I can only see 503 errors now, no 200 or 202. From time to time I see these as well:

{"log.level":"info","@timestamp":"2024-07-09T08:21:06.586Z","log.logger":"request","log.origin":{"function":"github.com/elastic/apm-server/internal/beater/api.apmMiddleware.LogMiddleware.func1.1","file.name":"middleware/log_middleware.go","file.line":62},"message":"not modified","service.name":"apm-server","url.original":"/config/v1/agents","http.request.method":"POST","user_agent.original":"apm-agent-java/1.50.0 (identity-prod 1.0.0)","source.address":"source_ip_address","http.request.id":"9d09e60d-128f-45b4-978f-62b35ecad6d4","event.duration":6423703,"http.request.body.bytes":844,"http.response.status_code":304,"ecs.version":"1.6.0"}
{"log.level":"error","@timestamp":"2024-07-09T08:21:10.735Z","log.logger":"beater","log.origin":{"function":"github.com/elastic/apm-server/internal/beater.waitReady","file.name":"beater/waitready.go","file.line":62},"message":"precondition 'apm integration installed' failed: error querying Elasticsearch for integration index templates: unexpected HTTP status: 404 Not Found ({\"error\":{\"root_cause\":[{\"type\":\"resource_not_found_exception\",\"reason\":\"index template matching [metrics-apm.transaction.1m] not found\"}],\"type\":\"resource_not_found_exception\",\"reason\":\"index template matching [metrics-apm.transaction.1m] not found\"},\"status\":404}): to remediate, please install the apm integration: https://ela.st/apm-integration-quickstart","service.name":"apm-server","ecs.version":"1.6.0"}

I wanted to put all error message in case they are related.

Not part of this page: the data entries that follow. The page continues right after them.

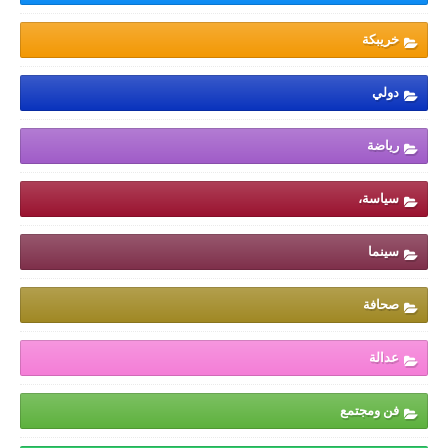
خريبكة
دولي
رياضة
سياسة،
سينما
صحافة
عدالة
فن ومجتمع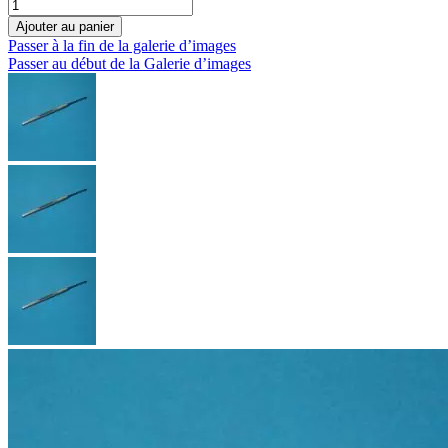
Ajouter au panier
Passer à la fin de la galerie d’images
Passer au début de la Galerie d’images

On the agent side, the following error:

2024-07-09 08:08:48,422 [elastic-apm-server-reporter] ERROR co.elastic.apm.agent.report.AbstractIntakeApiHandler - Error sending data to APM server: Read timed out, response code is -1
2024-07-09 08:08:49,880 [elastic-apm-server-reporter] ERROR co.elastic.apm.agent.report.AbstractIntakeApiHandler - Error sending data to APM server: Read timed out, response code is -1

Thank you once more,
Anca

I rolled back to a version that I knew it worked: 7.9.1 and the errors disappeared. I still don't know what was the root cause of this, nor how to fix it. Seems odd that a previous version works just fine.

Hi @Anca_Linca ,

I can only see 503 errors now, no 200 or 202. From time to time I see these as well:

Were you able to see any APM events getting indexed in Elasticsearch? If no then do you see any issues (like high load) with the ES cluster?

{"log.level":"error","@timestamp":"2024-07-09T08:21:10.735Z","log.logger":"beater","log.origin":{"function":"github.com/elastic/apm-server/internal/beater.waitReady","file.name":"beater/waitready.go","file.line":62},"message":"precondition 'apm integration installed' failed: error querying Elasticsearch for integration index templates: unexpected HTTP status: 404 Not Found ({"error":{"root_cause":[{"type":"resource_not_found_exception","reason":"index template matching [metrics-apm.transaction.1m] not found"}],"type":"resource_not_found_exception","reason":"index template matching [metrics-apm.transaction.1m] not found"},"status":404}): to remediate, please install the apm integration: https://ela.st/apm-integration-quickstart","service.name":"apm-server","ecs.version":"1.6.0"}

I would like to understand the root cause of this error message too. Can you clarify how you were running your APM-Server when you upgraded to 8.x (Elastic stack, APM-Server binary, or APM integration)?